10, elettivamente si domicilia;

– ricorrente –

contro

Agenzia delle entrate, in persona del direttore pro tempore,

rappresentato e difeso dall’Avvocatura generale dello Stato, presso

gli uffici della quale in Roma, alla via dei Portoghesi, n. 12, si

domicilia;

– controricorrente –

per la cassazione della sentenza della Commissione tributaria

regionale della Campania, sezione 31^, depositata in data 18

febbraio 2011, n. 48/31/11;

udita la relazione sulla causa svolta alla pubblica udienza in data 5

dicembre 2016 dal consigliere Angelina-Maria Perrino;

uditi per la società l’avv. Tullio Elefante e per l’Agenzia

l’avvocato dello Stato Giancarlo Caselli;

udito il Pubblico Ministero, in persona del sostituto procuratore

generale Dott. SORRENTINO Federico, che ha concluso per

l’accoglimento del ricorso per quanto di ragione.

Fatto

La contribuente ha impugnato l’avviso col quale l’Agenzia delle entrate ha accertato maggiore imponibile ai fini dell’irap e dell’iva, scaturente dall’indebito utilizzo di fatture passive per operazioni inesistenti intercorse con una società ritenuta cartiera, ottenendone l’annullamento dalla Commissione tributaria provinciale. Di contro, quella regionale ha accolto l’appello dell’ufficio, facendo appunto leva sulla natura di cartiera dell’apparente alienante.
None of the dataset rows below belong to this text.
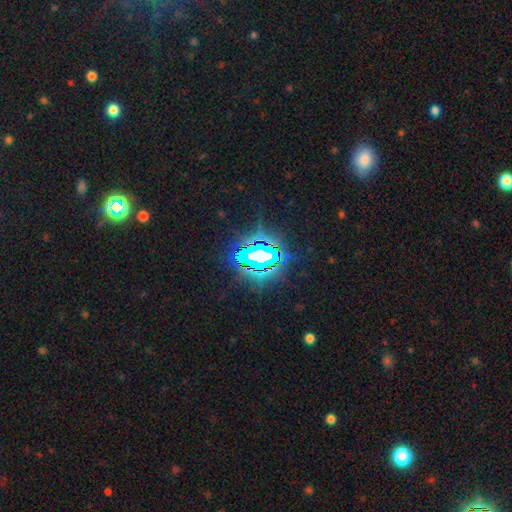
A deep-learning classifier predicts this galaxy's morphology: Smooth or featured? Predicted: star or artifact (p=0.77).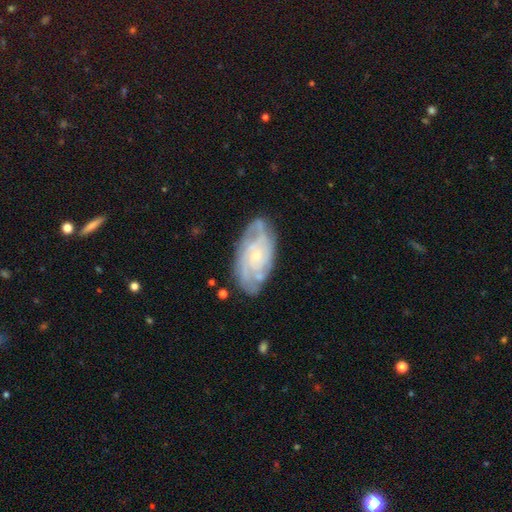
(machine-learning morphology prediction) featured or disk 80%, smooth 14%, star or artifact 6%. Down the decision tree: edge-on disk — no (94%); bar — no (75%); spiral arms — yes (92%); spiral arm count — can't tell (38%); spiral winding — tight (62%); bulge size — small (73%); merging — none (76%).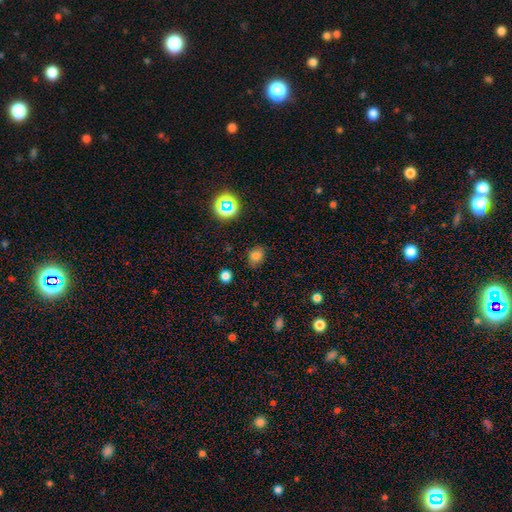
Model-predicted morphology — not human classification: The model was most divided on "how rounded": in between: 54%, round: 45%, cigar-shaped: 1%. More confident: merging — none (78%); smooth or featured — smooth (76%).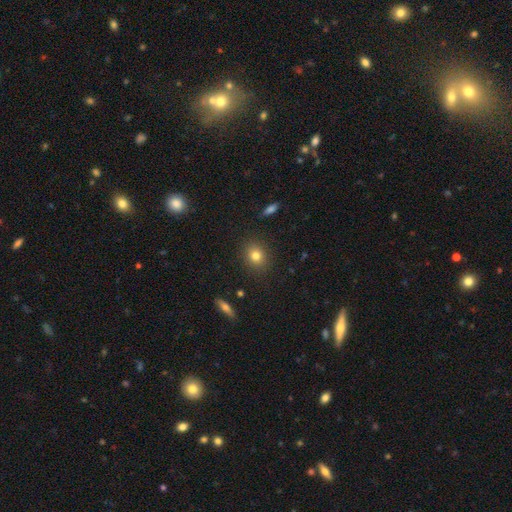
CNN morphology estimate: Overall: smooth (79%). How rounded: round (74%). Merging: none (89%).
Avverso questa sentenza la contribuente propone ricorso per ottenerne la cassazione, che affida a due motivi, illustrati con memoria, cui l’Agenzia replica con controricorso.

Diritto

1.- Il collegio ha autorizzato la redazione della sentenza in forma semplificata, giusta il decreto del Primo Presidente del 14 settembre 2016.

2.- Va accolto il primo motivo di ricorso, di rilievo assorbente rispetto al secondo, in ragione della violazione del litisconsorzio necessario, vertendo il giudizio, tra l’altro, in tema di irap di una società di persone (Cass., sez. un., n. 10145/12).
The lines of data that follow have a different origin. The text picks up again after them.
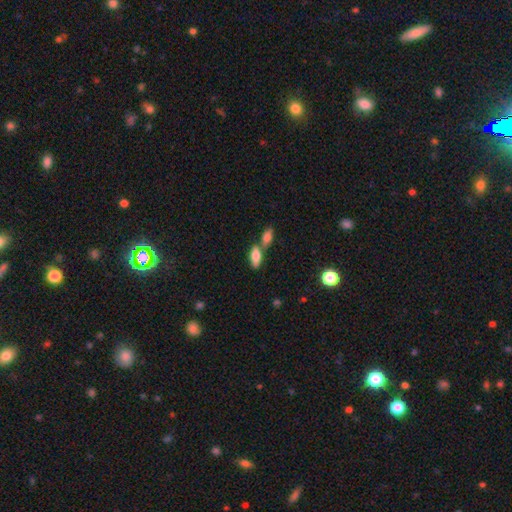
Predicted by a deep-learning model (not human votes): Overall: smooth (73%). How rounded: in between (82%). Merging: merger (43%, tied with none).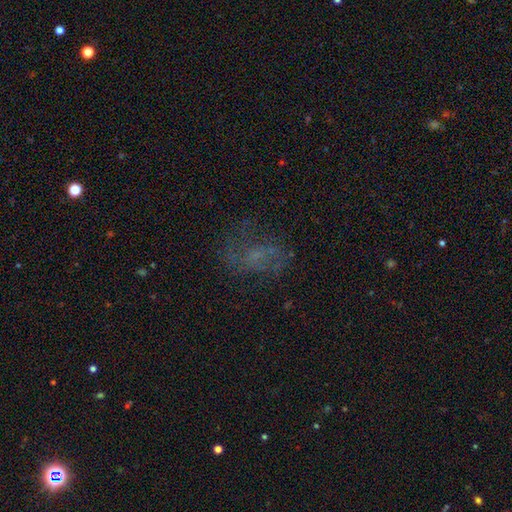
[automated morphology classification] Q: Smooth or featured?
A: featured or disk (43%); runner-up: smooth (34%)
Q: Merging?
A: none (56%); runner-up: major disturbance (22%)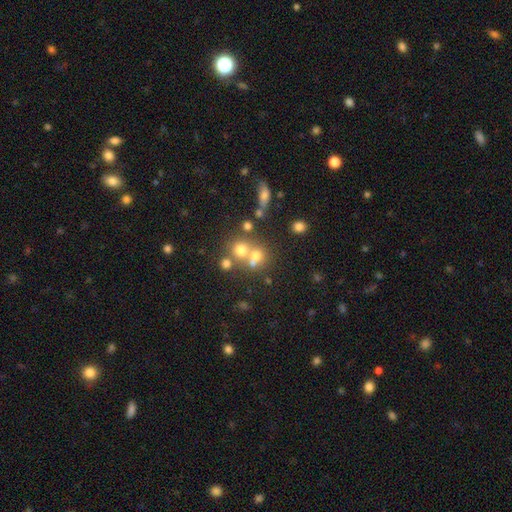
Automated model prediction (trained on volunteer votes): smooth_or_featured: smooth (p=0.63) [alt: star or artifact p=0.19]
how_rounded: round (p=0.80) [alt: in between p=0.18]
merging: none (p=0.44) [alt: merger p=0.43]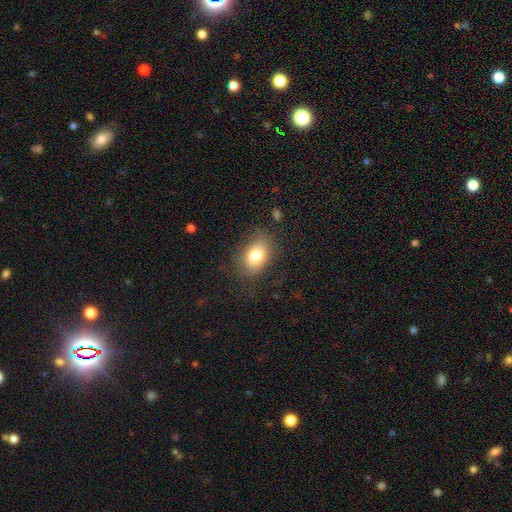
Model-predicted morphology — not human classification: Overall: smooth (78%). How rounded: in between (77%). Merging: none (74%).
3.- Nè si può applicare il temperamento (espresso, tra varie, da Cass. 18 febbraio 2010, n. 3830 e dall’ord. 29 gennaio 2014, n. 2014), che consente di escludere la dichiarazione di nullità e di procedere alla riunione dei processi pendenti in cassazione, non emergendo nè la pendenza in cassazione dei processi instaurati dai soci, nè che i giudizi siano stati trattati contestualmente in primo grado.

4.- Ne deriva la declaratoria di nullità dell’intero giudizio, con cassazione della sentenza impugnata e rimessione degli atti alla Commissione tributaria provinciale di Napoli.

L’andamento processuale comporta la compensazione di tutte le voci di spesa.

PQM

La Corte:

dichiara la nullità dell’intero giudizio, cassa la sentenza impugnata e rimette il giudizio dinanzi alla Commissione tributaria provinciale di Napoli. Compensa integralmente tutte le voci di spesa.

Così deciso in Roma, il 5 dicembre 2016.